Problem statement »
From top to bottom, print the listing word for word and skip any pictures it contains.

Dataset content »
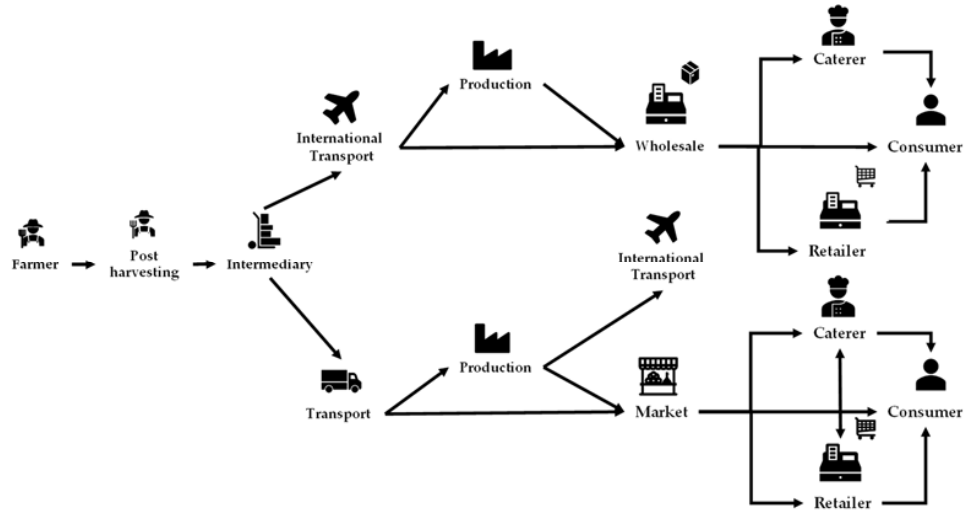
Figure 2. Functional areas and actors in international food value chains, own representation based on [16,17,22].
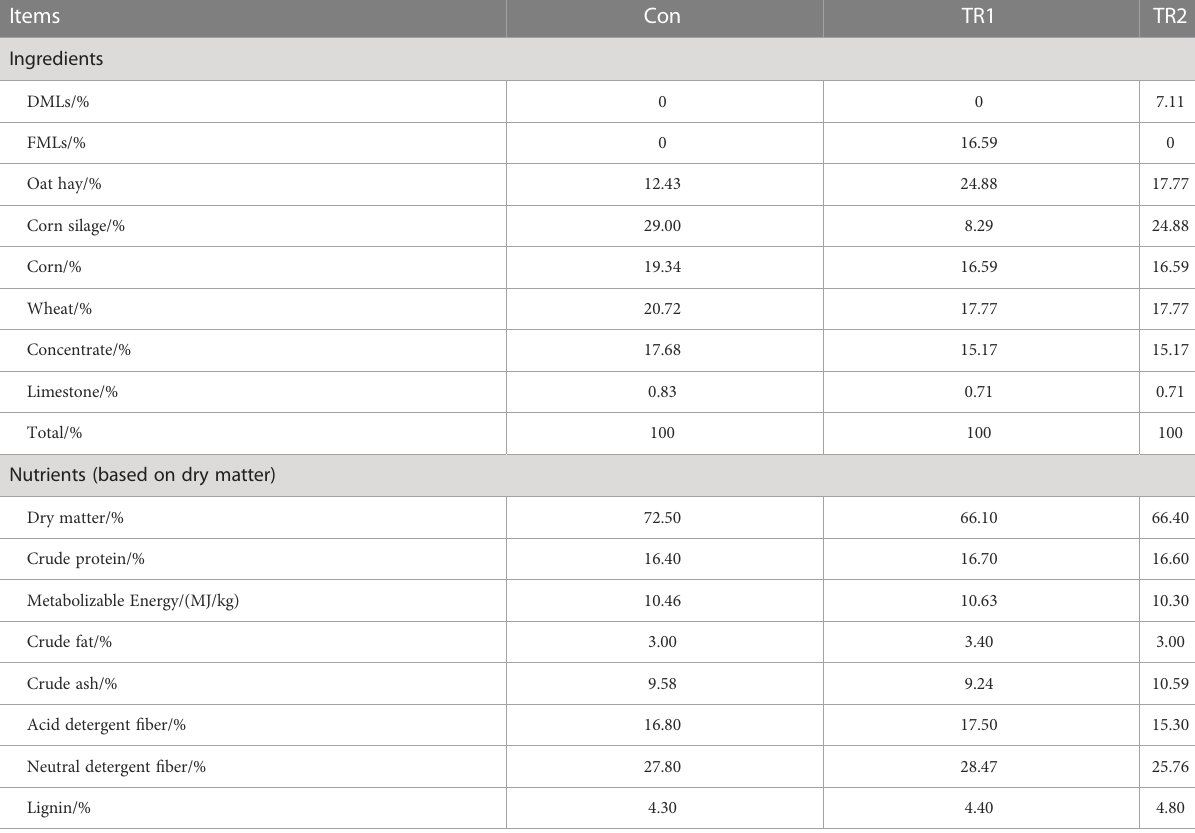
TABLE 2 Ingredients and chemical composition of three experimental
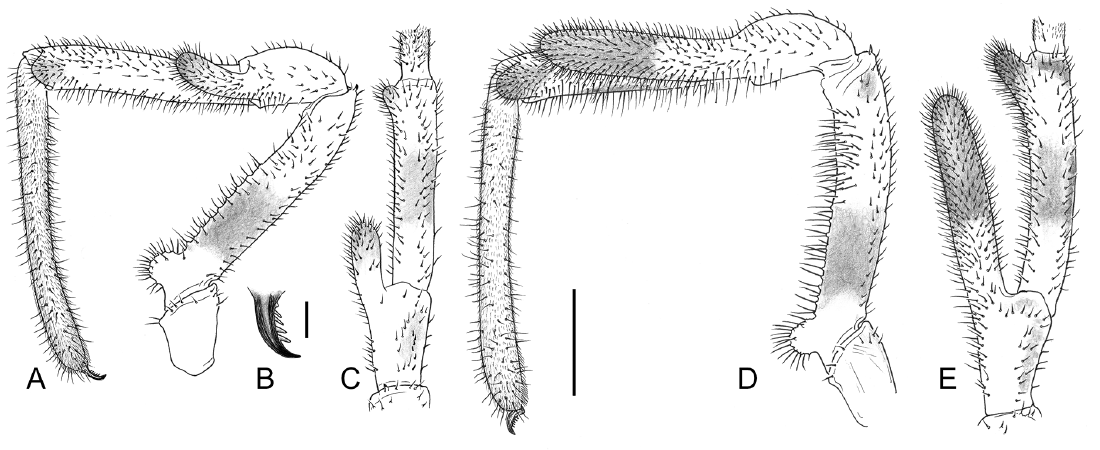
Fig. 14. Dicranopalpus gallaecicus sp. nov. Right pedipalp. A – C . Male (holotype, CHW 491). D – E . Female (paratype, CHW 492). A , D . Median view. B . Claw. C , E . Dorsal view of patella and tibia. Scale bars: A, C–E = 0.5 mm; B = 50 μm.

Expected output »
Figure 2. Functional areas and actors in international food value chains, own representation based on [16,17,22].
TABLE 2 Ingredients and chemical composition of three experimental
Fig. 14. Dicranopalpus gallaecicus sp. nov. Right pedipalp. A – C . Male (holotype, CHW 491). D – E . Female (paratype, CHW 492). A , D . Median view. B . Claw. C , E . Dorsal view of patella and tibia. Scale bars: A, C–E = 0.5 mm; B = 50 μm.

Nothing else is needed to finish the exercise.